### [WORK ORDER]
Please repeat each of the following lines word for word, leaving out the pictures.

---- PROVIDED MATERIAL

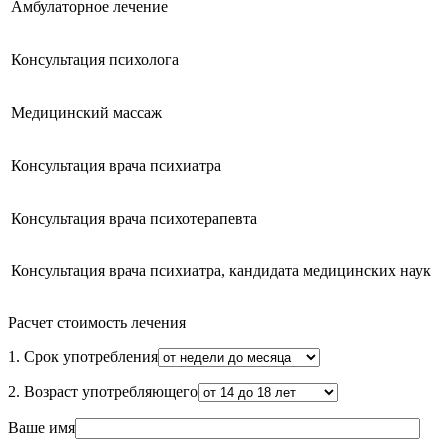
Амбулаторное лечение
Консультация психолога
Медицинский массаж
Консультация врача психиатра
Консультация врача психотерапевта
Консультация врача психиатра, кандидата медицинских наук
Расчет стоимость лечения
1. Срок употребления
2. Возраст употребляющего
Ваше имя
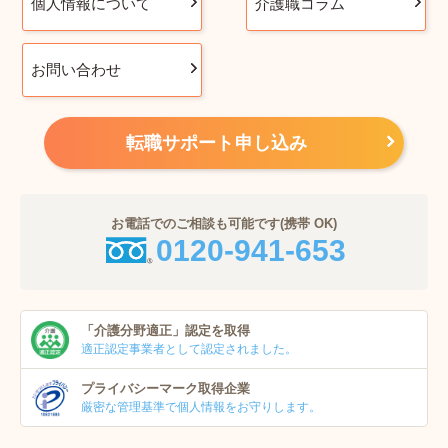
個人情報について
介護職コラム
お問い合わせ
転職サポート申し込み
お電話でのご相談も可能です(携帯 OK)
0120-941-653
「介護分野適正」
認定を取得
適正認定事業者
として認定されました。
プライバシーマーク
取得企業
厳密な管理基準で個人
情報をお守りします。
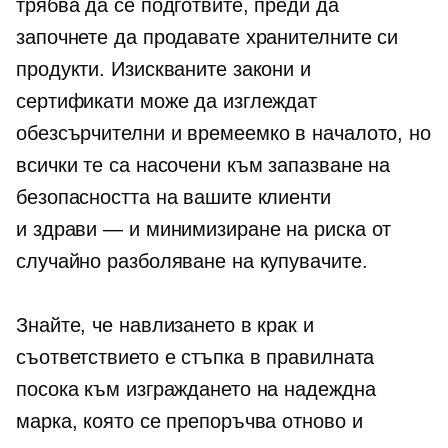
трябва да се подготвите, преди да
започнете да продавате хранителните си
продукти. Изискваните закони и
сертификати може да изглеждат
обезсърчителни и
времеемко
в началото, но
всички те са насочени към запазване на
безопасността на вашите клиенти
и
здрави — и
минимизиране на риска от
случайно разболяване на купувачите.
Знайте, че навлизането в крак и
съответствието е стъпка в правилната
посока към изграждането на надеждна
марка, която се препоръчва отново и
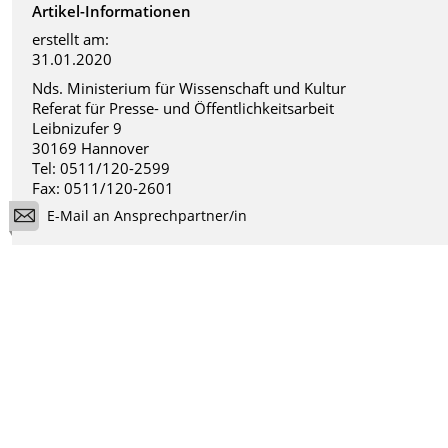
Artikel-Informationen
erstellt am:
31.01.2020
Nds. Ministerium für Wissenschaft und Kultur
Referat für Presse- und Öffentlichkeitsarbeit
Leibnizufer 9
30169 Hannover
Tel: 0511/120-2599
Fax: 0511/120-2601
E-Mail an Ansprechpartner/in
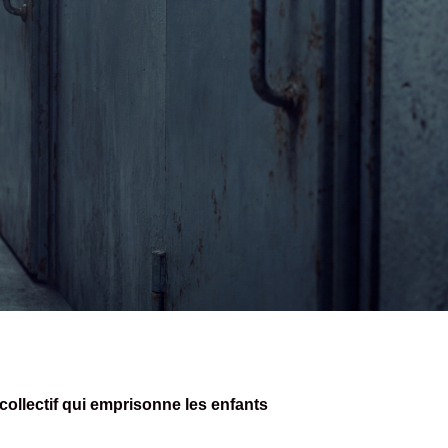
 collectif qui emprisonne les enfants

--------

### [OUTPUT FOR THIS TASK]
Амбулаторное лечение
Консультация психолога
Медицинский массаж
Консультация врача психиатра
Консультация врача психотерапевта
Консультация врача психиатра, кандидата медицинских наук
Расчет стоимость лечения
1. Срок употребления
2. Возраст употребляющего
Ваше имя
個人情報について
介護職コラム
お問い合わせ
転職サポート申し込み
お電話でのご相談も可能です(携帯 OK)
0120-941-653
「介護分野適正」
認定を取得
適正認定事業者
として認定されました。
プライバシーマーク
取得企業
厳密な管理基準で個人
情報をお守りします。
трябва да се подготвите, преди да
започнете да продавате хранителните си
продукти. Изискваните закони и
сертификати може да изглеждат
обезсърчителни и
времеемко
в началото, но
всички те са насочени към запазване на
безопасността на вашите клиенти
и
здрави — и
минимизиране на риска от
случайно разболяване на купувачите.
Знайте, че навлизането в крак и
съответствието е стъпка в правилната
посока към изграждането на надеждна
марка, която се препоръчва отново и
Artikel-Informationen
erstellt am:
31.01.2020
Nds. Ministerium für Wissenschaft und Kultur
Referat für Presse- und Öffentlichkeitsarbeit
Leibnizufer 9
30169 Hannover
Tel: 0511/120-2599
Fax: 0511/120-2601
E-Mail an Ansprechpartner/in
 collectif qui emprisonne les enfants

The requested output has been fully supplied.